Ada sebuah nama yang tampaknya sulit disebut di Sidang Istimewa MPR pekan lalu: Soe-har-to. Sejumlah besar anggota yang dengan gagah berjas dan berdasi atau pakai kain kebaya itu seakan-akan jadi orang kuno di rimba raya yang takut menyebut nama "macan". Tetapi akhirnya sihir dari Cendana itu gingsir juga di hutan Senayan. Suara para mahasiswa amat keras. Dan lewat pergulatan seru Fraksi Persatuan Pembangunan, melalui lobi berat dan voting di berbagai tingkat, nama mantan presiden itu akhirnya muncul dalam ketetapan MPR tentang pemerintahan yang bersih. Artinya: B.J. Habibie harus mengajukan Soeharto ke pengadilan.
Belum jelas benar sejauh mana Habibie akan bertindak terhadap Soeharto, tokoh yang pernah disebutnya dengan takzim--atau pura-pura takzim--sebagai "Super-Jenius" itu, orang tua yang sudah membukakan jalan karirnya hingga menjadi presiden. Yang pasti, kini ia punya kewajiban konstitusional. Tentu saja tak mudah. Dalam sidang istimewa pekan lalu, Fraksi Karya Pembangunan (FKP) bersama dengan Fraksi ABRI berupaya keras menahan nama Soeharto disebut. Namun, pada akhirnya, FKP harus mempertimbangkan suara kuat di jalanan, bukan suara di Cendana. Bagaimanapun, partai ini ingin memenangkan pemilu yang akan datang, yang diperkirakan jauh lebih sulit dicurangi.
Bukan berarti kebiasaan untuk curang itu sudah terkikis. Agaknya, sejumlah anggota Golkar cukup yakin mereka masih mampu meraih kemenangan kendati membawa aspirasi yang berlawanan dengan tuntutan mahasiswa dan masyarakat banyak.

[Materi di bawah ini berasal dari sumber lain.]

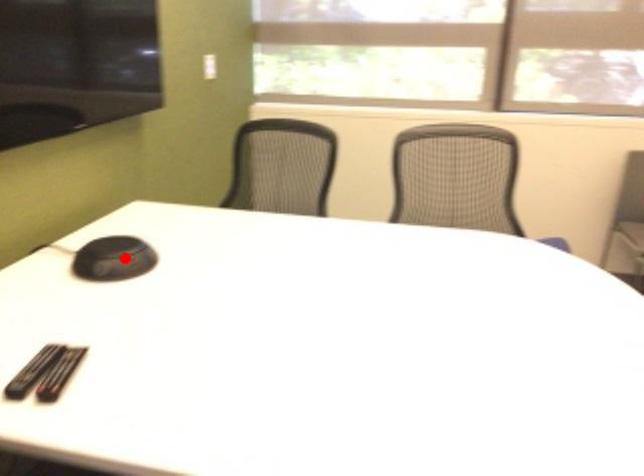
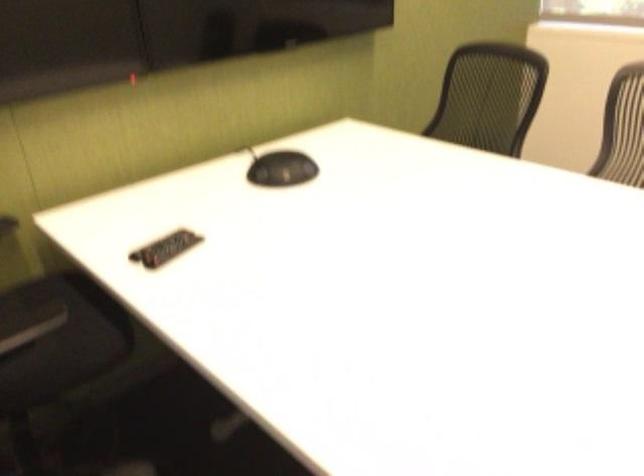
Question: A red point is marked in image1. In image2, is the corresponding 3D point closer to the camera or farther? Reply with the corresponding letter.

Choices:
 (A) The corresponding 3D point is closer.
 (B) The corresponding 3D point is farther.

Answer: (B)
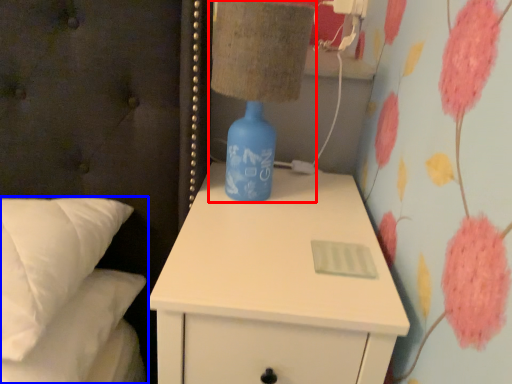
Question: Which object appears closest to the camera in this image, table lamp (highlighted by a red box) or bed (highlighted by a blue box)?

Choices:
 (A) table lamp
 (B) bed

Answer: (B)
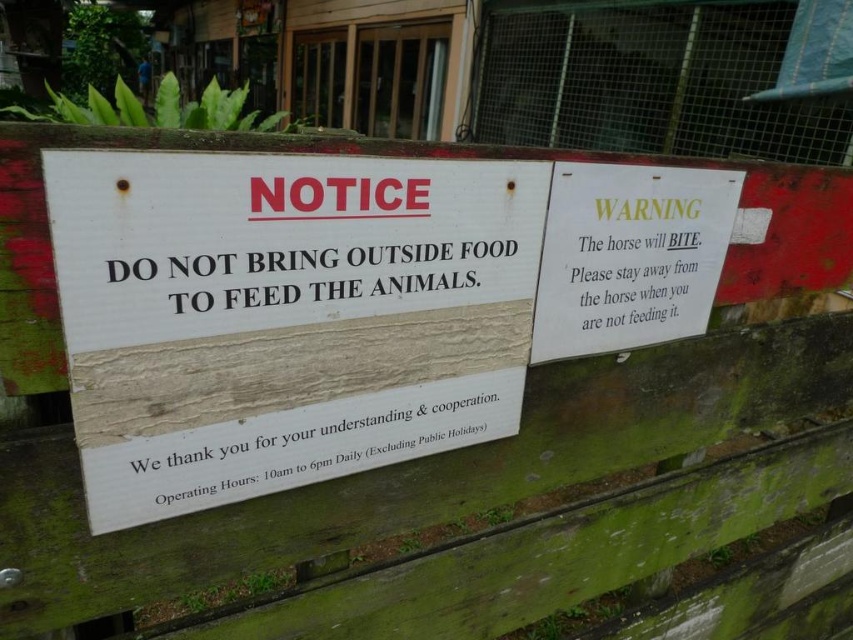
Question: Which of the following is the farthest from the observer?

Choices:
 (A) white paper warning at upper right
 (B) white wood sign at upper left

Answer: (A)

Question: Is white wood sign at upper left below white paper warning at upper right?

Choices:
 (A) no
 (B) yes

Answer: (B)

Question: Is white wood sign at upper left bigger than white paper warning at upper right?

Choices:
 (A) no
 (B) yes

Answer: (B)

Question: From the image, what is the correct spatial relationship of white wood sign at upper left in relation to white paper warning at upper right?

Choices:
 (A) right
 (B) left

Answer: (B)

Question: Which point is farther from the camera taking this photo?

Choices:
 (A) (225, 440)
 (B) (706, 200)

Answer: (B)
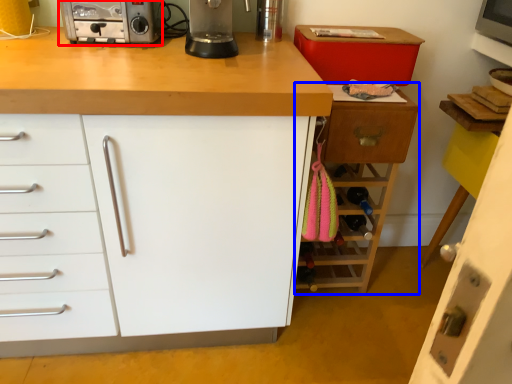
Question: Which object is further to the camera taking this photo, home appliance (highlighted by a red box) or cabinetry (highlighted by a blue box)?

Choices:
 (A) home appliance
 (B) cabinetry

Answer: (B)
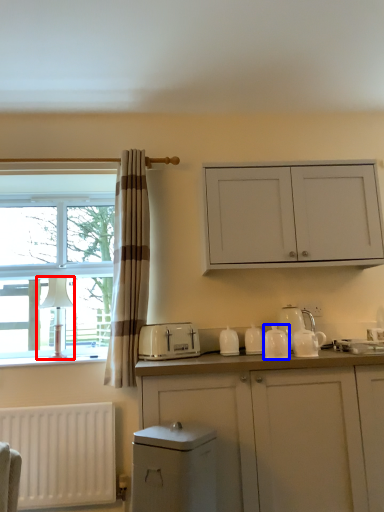
Question: Among these objects, which one is nearest to the camera, lamp (highlighted by a red box) or tableware (highlighted by a blue box)?

Choices:
 (A) lamp
 (B) tableware

Answer: (B)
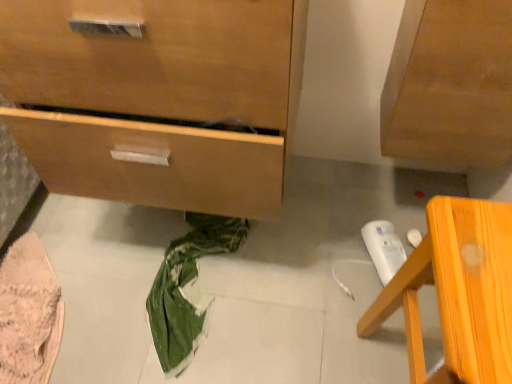
Question: Is orange wood chair at lower right closer to camera compared to wooden chest of drawers at lower left?

Choices:
 (A) no
 (B) yes

Answer: (B)

Question: From the image's perspective, is orange wood chair at lower right on top of wooden chest of drawers at lower left?

Choices:
 (A) yes
 (B) no

Answer: (B)

Question: Does orange wood chair at lower right have a smaller size compared to wooden chest of drawers at lower left?

Choices:
 (A) yes
 (B) no

Answer: (A)

Question: Does orange wood chair at lower right appear on the left side of wooden chest of drawers at lower left?

Choices:
 (A) no
 (B) yes

Answer: (A)

Question: Is orange wood chair at lower right at the right side of wooden chest of drawers at lower left?

Choices:
 (A) no
 (B) yes

Answer: (B)

Question: In terms of width, does orange wood chair at lower right look wider or thinner when compared to pink knitted fabric at lower left?

Choices:
 (A) thin
 (B) wide

Answer: (A)

Question: From a real-world perspective, is orange wood chair at lower right positioned above or below pink knitted fabric at lower left?

Choices:
 (A) above
 (B) below

Answer: (A)

Question: From their relative heights in the image, would you say orange wood chair at lower right is taller or shorter than pink knitted fabric at lower left?

Choices:
 (A) short
 (B) tall

Answer: (B)

Question: Is orange wood chair at lower right bigger or smaller than pink knitted fabric at lower left?

Choices:
 (A) small
 (B) big

Answer: (B)

Question: In terms of size, does orange wood chair at lower right appear bigger or smaller than wooden chest of drawers at lower left?

Choices:
 (A) big
 (B) small

Answer: (B)

Question: Is orange wood chair at lower right wider or thinner than wooden chest of drawers at lower left?

Choices:
 (A) wide
 (B) thin

Answer: (B)

Question: Is orange wood chair at lower right taller or shorter than wooden chest of drawers at lower left?

Choices:
 (A) short
 (B) tall

Answer: (A)

Question: From a real-world perspective, is orange wood chair at lower right physically located above or below wooden chest of drawers at lower left?

Choices:
 (A) below
 (B) above

Answer: (A)

Question: Is wooden chest of drawers at lower left taller or shorter than orange wood chair at lower right?

Choices:
 (A) short
 (B) tall

Answer: (B)

Question: Considering the positions of wooden chest of drawers at lower left and orange wood chair at lower right in the image, is wooden chest of drawers at lower left bigger or smaller than orange wood chair at lower right?

Choices:
 (A) big
 (B) small

Answer: (A)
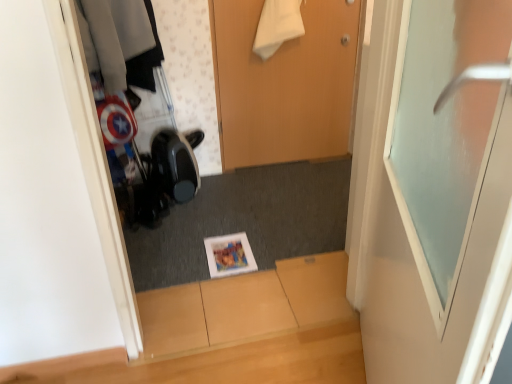
The image size is (512, 384). Describe the element at coordinates (438, 196) in the screenshot. I see `frosted glass door at upper right, which appears as the 2th door when viewed from the back` at that location.

This screenshot has width=512, height=384. In order to click on matte paper magazine at center in this screenshot , I will do `click(229, 255)`.

At what (x,y) coordinates should I click in order to perform the action: click on frosted glass door at upper right, the first door when ordered from front to back. Please return your answer as a coordinate pair (x, y). Looking at the image, I should click on pos(438,196).

Which object is positioned more to the left, wooden door at center, which is the first door in back-to-front order, or frosted glass door at upper right, the first door when ordered from front to back?

wooden door at center, which is the first door in back-to-front order.

Would you say wooden door at center, which is the first door in back-to-front order, is inside or outside frosted glass door at upper right, which appears as the 2th door when viewed from the back?

wooden door at center, which is the first door in back-to-front order, cannot be found inside frosted glass door at upper right, which appears as the 2th door when viewed from the back.

Which of these two, wooden door at center, the second door when ordered from front to back, or frosted glass door at upper right, which appears as the 2th door when viewed from the back, stands taller?

With more height is frosted glass door at upper right, which appears as the 2th door when viewed from the back.

Considering the sizes of frosted glass door at upper right, the first door when ordered from front to back, and matte paper magazine at center in the image, is frosted glass door at upper right, the first door when ordered from front to back, wider or thinner than matte paper magazine at center?

In the image, frosted glass door at upper right, the first door when ordered from front to back, appears to be more narrow than matte paper magazine at center.

Measure the distance from frosted glass door at upper right, the first door when ordered from front to back, to matte paper magazine at center.

frosted glass door at upper right, the first door when ordered from front to back, is 1.11 meters from matte paper magazine at center.

Is frosted glass door at upper right, which appears as the 2th door when viewed from the back, bigger or smaller than matte paper magazine at center?

In the image, frosted glass door at upper right, which appears as the 2th door when viewed from the back, appears to be larger than matte paper magazine at center.

Which is in front, point (230, 257) or point (258, 93)?

Point (230, 257)

Choose the correct answer: Is matte paper magazine at center inside wooden door at center, which is the first door in back-to-front order, or outside it?

matte paper magazine at center is spatially situated outside wooden door at center, which is the first door in back-to-front order.

From a real-world perspective, which object stands above the other?

wooden door at center, which is the first door in back-to-front order.

You are a GUI agent. You are given a task and a screenshot of the screen. Output one action in this format:
    pyautogui.click(x=<x>, y=<y>)
    Task: Click on the 1st door counting from the right side of the matte paper magazine at center
    
    Given the screenshot: What is the action you would take?
    pyautogui.click(x=284, y=84)

In order to click on door behind the frosted glass door at upper right, which appears as the 2th door when viewed from the back in this screenshot , I will do `click(284, 84)`.

In terms of width, does frosted glass door at upper right, the first door when ordered from front to back, look wider or thinner when compared to wooden door at center, which is the first door in back-to-front order?

Clearly, frosted glass door at upper right, the first door when ordered from front to back, has more width compared to wooden door at center, which is the first door in back-to-front order.

Considering the positions of points (494, 34) and (301, 125), is point (494, 34) farther from camera compared to point (301, 125)?

No, (494, 34) is in front of (301, 125).

From a real-world perspective, is frosted glass door at upper right, the first door when ordered from front to back, below wooden door at center, which is the first door in back-to-front order?

No.

Considering the sizes of wooden door at center, which is the first door in back-to-front order, and matte paper magazine at center in the image, is wooden door at center, which is the first door in back-to-front order, bigger or smaller than matte paper magazine at center?

wooden door at center, which is the first door in back-to-front order, is bigger than matte paper magazine at center.

In terms of height, does wooden door at center, which is the first door in back-to-front order, look taller or shorter compared to matte paper magazine at center?

Clearly, wooden door at center, which is the first door in back-to-front order, is taller compared to matte paper magazine at center.

In the image, is wooden door at center, the second door when ordered from front to back, positioned in front of or behind matte paper magazine at center?

wooden door at center, the second door when ordered from front to back, is positioned farther from the viewer than matte paper magazine at center.

Between point (354, 39) and point (222, 260), which one is positioned in front?

Point (222, 260)

Could you tell me if matte paper magazine at center is turned towards frosted glass door at upper right, the first door when ordered from front to back?

No, matte paper magazine at center is not aimed at frosted glass door at upper right, the first door when ordered from front to back.

From the image's perspective, would you say matte paper magazine at center is shown under frosted glass door at upper right, which appears as the 2th door when viewed from the back?

Yes, from the image's perspective, matte paper magazine at center is below frosted glass door at upper right, which appears as the 2th door when viewed from the back.

Which object is further away from the camera, matte paper magazine at center or frosted glass door at upper right, the first door when ordered from front to back?

matte paper magazine at center.

How different are the orientations of matte paper magazine at center and frosted glass door at upper right, which appears as the 2th door when viewed from the back, in degrees?

The facing directions of matte paper magazine at center and frosted glass door at upper right, which appears as the 2th door when viewed from the back, are 109 degrees apart.

Identify the location of door that is on the left side of frosted glass door at upper right, the first door when ordered from front to back. (284, 84).

Find the location of a particular element. door in front of the matte paper magazine at center is located at coordinates (438, 196).

Based on their spatial positions, is frosted glass door at upper right, which appears as the 2th door when viewed from the back, or matte paper magazine at center further from wooden door at center, the second door when ordered from front to back?

frosted glass door at upper right, which appears as the 2th door when viewed from the back.

When comparing their distances from matte paper magazine at center, does frosted glass door at upper right, the first door when ordered from front to back, or wooden door at center, the second door when ordered from front to back, seem further?

frosted glass door at upper right, the first door when ordered from front to back, is positioned further to the anchor matte paper magazine at center.

Based on their spatial positions, is matte paper magazine at center or wooden door at center, the second door when ordered from front to back, closer to frosted glass door at upper right, which appears as the 2th door when viewed from the back?

Among the two, matte paper magazine at center is located nearer to frosted glass door at upper right, which appears as the 2th door when viewed from the back.

Estimate the real-world distances between objects in this image. Which object is closer to matte paper magazine at center, wooden door at center, the second door when ordered from front to back, or frosted glass door at upper right, which appears as the 2th door when viewed from the back?

wooden door at center, the second door when ordered from front to back, is closer to matte paper magazine at center.

Estimate the real-world distances between objects in this image. Which object is closer to frosted glass door at upper right, the first door when ordered from front to back, wooden door at center, the second door when ordered from front to back, or matte paper magazine at center?

matte paper magazine at center is positioned closer to the anchor frosted glass door at upper right, the first door when ordered from front to back.

Which object lies further to the anchor point wooden door at center, which is the first door in back-to-front order, matte paper magazine at center or frosted glass door at upper right, which appears as the 2th door when viewed from the back?

Among the two, frosted glass door at upper right, which appears as the 2th door when viewed from the back, is located further to wooden door at center, which is the first door in back-to-front order.

Identify the location of magazine between frosted glass door at upper right, which appears as the 2th door when viewed from the back, and wooden door at center, which is the first door in back-to-front order, in the front-back direction. Image resolution: width=512 pixels, height=384 pixels. (229, 255).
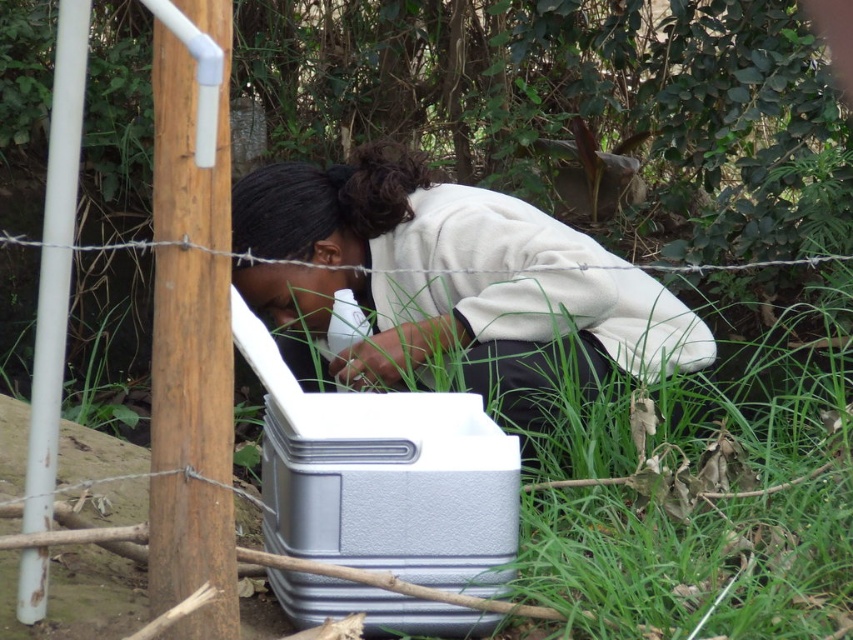
Question: Which point is farther to the camera?

Choices:
 (A) silver textured cooler at center
 (B) brown wood pole at left

Answer: (A)

Question: Estimate the real-world distances between objects in this image. Which object is closer to the white matte cooler at center?

Choices:
 (A) brown wood pole at left
 (B) silver textured cooler at center
 (C) white matte pole at left

Answer: (B)

Question: Is white matte cooler at center in front of silver textured cooler at center?

Choices:
 (A) yes
 (B) no

Answer: (B)

Question: Which point appears closest to the camera in this image?

Choices:
 (A) (223, 280)
 (B) (447, 241)
 (C) (35, 460)

Answer: (A)

Question: Is white matte cooler at center positioned before brown wood pole at left?

Choices:
 (A) no
 (B) yes

Answer: (A)

Question: Can you confirm if white matte cooler at center is positioned to the left of silver textured cooler at center?

Choices:
 (A) no
 (B) yes

Answer: (A)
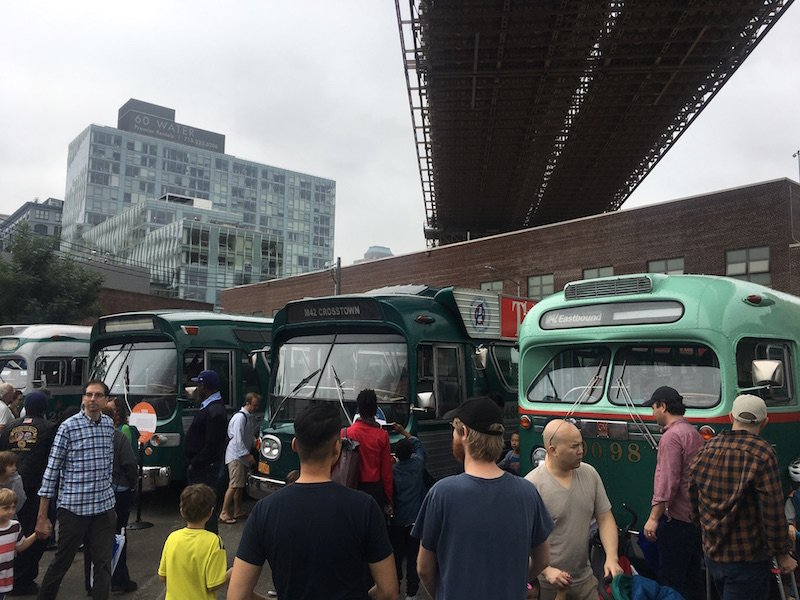
Locate an element on the screen. The width and height of the screenshot is (800, 600). lights is located at coordinates tap(590, 299).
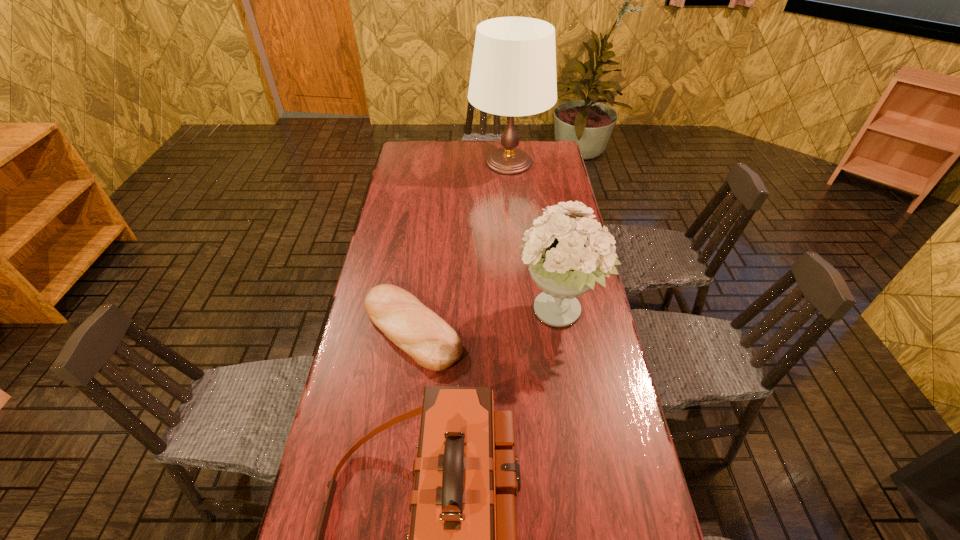
Locate an element on the screen. bouquet present at the right edge is located at coordinates (567, 255).

Where is `object at the far right corner`? object at the far right corner is located at coordinates (513, 73).

Locate an element on the screen. The height and width of the screenshot is (540, 960). free space at the far edge is located at coordinates (483, 147).

This screenshot has width=960, height=540. In the image, there is a desktop. Identify the location of vacant space at the left edge. pyautogui.click(x=391, y=278).

The height and width of the screenshot is (540, 960). I want to click on vacant area at the right edge of the desktop, so click(583, 447).

The image size is (960, 540). In order to click on vacant space at the far right corner of the desktop in this screenshot , I will do `click(558, 152)`.

Where is `vacant area that lies between the tallest object and the shortest object`? The image size is (960, 540). vacant area that lies between the tallest object and the shortest object is located at coordinates (461, 246).

Locate an element on the screen. The height and width of the screenshot is (540, 960). unoccupied position between the bouquet and the shortest object is located at coordinates (485, 321).

Locate an element on the screen. The width and height of the screenshot is (960, 540). unoccupied area between the bouquet and the shortest object is located at coordinates (485, 321).

Select which object appears as the third closest to the second shortest object. Please provide its 2D coordinates. Your answer should be formatted as a tuple, i.e. [(x, y)], where the tuple contains the x and y coordinates of a point satisfying the conditions above.

[(513, 73)]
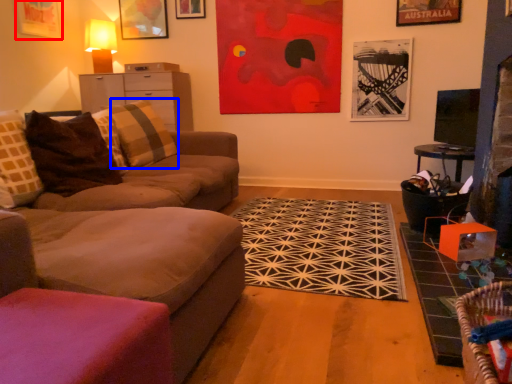
Question: Which object is closer to the camera taking this photo, picture frame (highlighted by a red box) or pillow (highlighted by a blue box)?

Choices:
 (A) picture frame
 (B) pillow

Answer: (B)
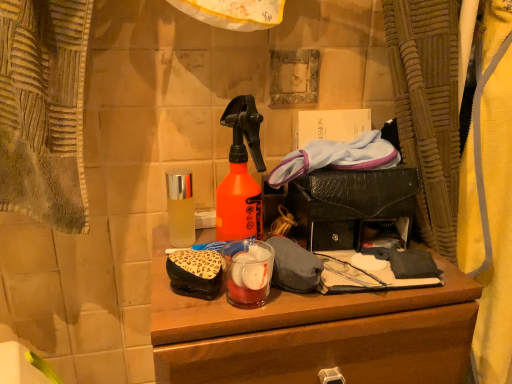
I want to click on empty space that is ontop of wooden desk at center (from a real-world perspective), so click(x=327, y=280).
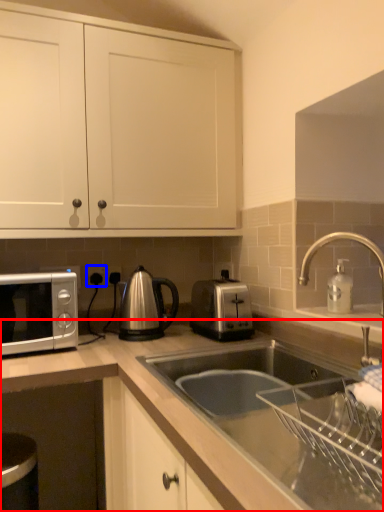
Question: Which object is closer to the camera taking this photo, countertop (highlighted by a red box) or electric outlet (highlighted by a blue box)?

Choices:
 (A) countertop
 (B) electric outlet

Answer: (A)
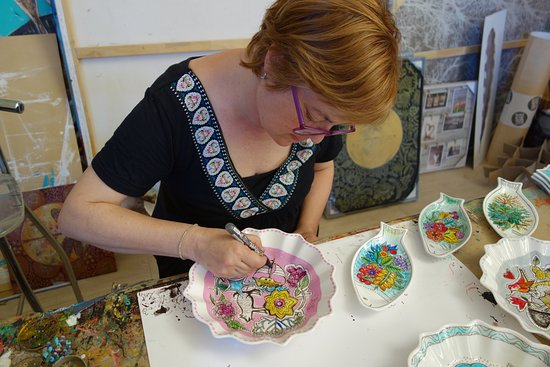
At what (x,y) coordinates should I click in order to perform the action: click on painted table top. Please return your answer as a coordinate pair (x, y). The width and height of the screenshot is (550, 367). Looking at the image, I should click on (93, 328).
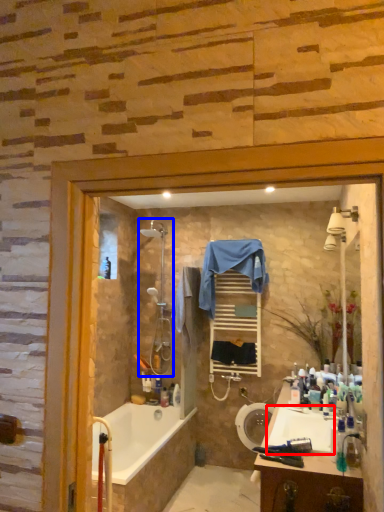
Question: Which object appears closest to the camera in this image, sink (highlighted by a red box) or shower (highlighted by a blue box)?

Asalkan--dan ini yang penting--didukung dana yang besar. Dan bicara tentang dana besar untuk Golkar, mau tak mau akan berkait dengan nama Soeharto. Selama ini penyandang keuangan utama Golkar adalah berbagai yayasan yang didirikan dan dikontrol oleh Soeharto secara pribadi, terutama Yayasan Dakab.
Jumlah uang yang tersedia di brankasnya pun cukup besar. Beberapa bulan silam mantan wakil presiden Sudharmono menyebutkan jumlah dana yang berada di berbagai yayasan yang dikelola Cendana ini mencapai Rp 2,6 triliun. Artinya, bila didepositokan dengan suku bunga 60 persen setahun saja, setiap bulan akan menelurkan bunga Rp 130 miliar atau lebih dari Rp 4 miliar rupiah setiap hari. Tak ada partai lain yang akan sanggup mengalahkan kekuatan dana ini, bahkan jika mereka semua berkoalisi sekalipun.
Maka ada kaitan soal peradilan atas Soeharto dengan kepentingan politik Golkar dan partai-partai lain. Juga dengan kepentingan pembangunan politik reformasi sendiri. Sebab, dengan kekuatan uang seperti itu, yang tentunya semakin ampuh di saat krisis moneter, dapat dibayangkan potensi seperti apa yang dimiliki keluarga Cendana untuk mengatur apa saja: politik, keamanan, bahkan juga keputusan para penguasa. Apalagi pengalaman menunjukkan bahwa politik uang memainkan peran penting di sebuah negara demokratis, terutama pada awalnya. Jika Soeharto dan persoalan kekayaannya dapat dibawa ke proses hukum, dana itu dapat ditentukan oleh pengadilan, siapa pemiliknya yang sah.
Tapi memang dibutuhkan keberanian Habibie untuk menyelesaikan perkara hukum atas bekas presiden yang pernah mengasuhnya itu. Meskipun begitu, ada jalan: Habibe bisa mengatakan bahwa ini tugas dan ia tak memusuhi Soeharto secara pribadi. Ia bisa juga membujuk bahwa bagi Keluarga Cendana sendiri pun pengadilan adalah alternatif yang baik. Sekarang ini mereka dihukum oleh opini publik. Dengan proses pengadilan yang terbuka dan adil, Soeharto bisa dilihat di mana salahnya dan di mana jasanya--sementara soal pemanfaatan dana politik dapat diatur kembali untuk masa depan. Coba saja.